> **Input**
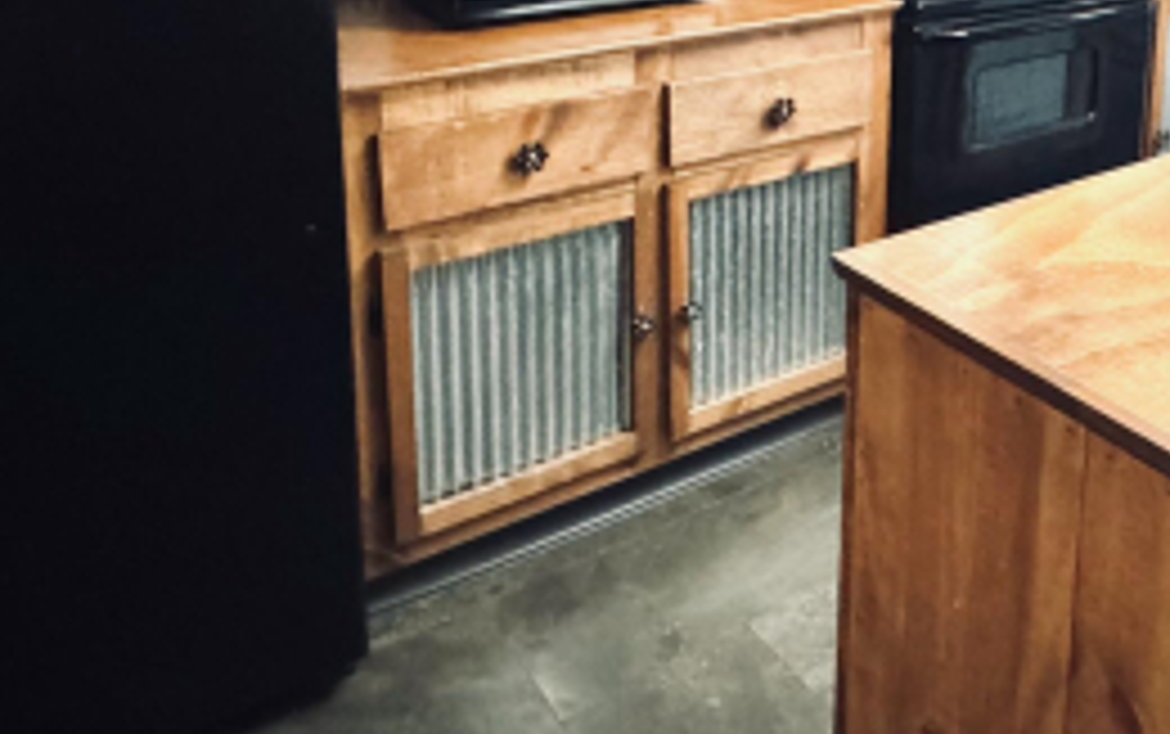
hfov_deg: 49.7
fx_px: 1213
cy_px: -18
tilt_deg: -13.0
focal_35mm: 38
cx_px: 862
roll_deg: -1.8
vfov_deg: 30.9
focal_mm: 2.22
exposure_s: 1/59
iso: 1250
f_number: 2.2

> **Problem**
Retype each entry precisely. Skip images entirely.

> **Reply to the exercise**
hfov_deg: 49.7
fx_px: 1213
cy_px: -18
tilt_deg: -13.0
focal_35mm: 38
cx_px: 862
roll_deg: -1.8
vfov_deg: 30.9
focal_mm: 2.22
exposure_s: 1/59
iso: 1250
f_number: 2.2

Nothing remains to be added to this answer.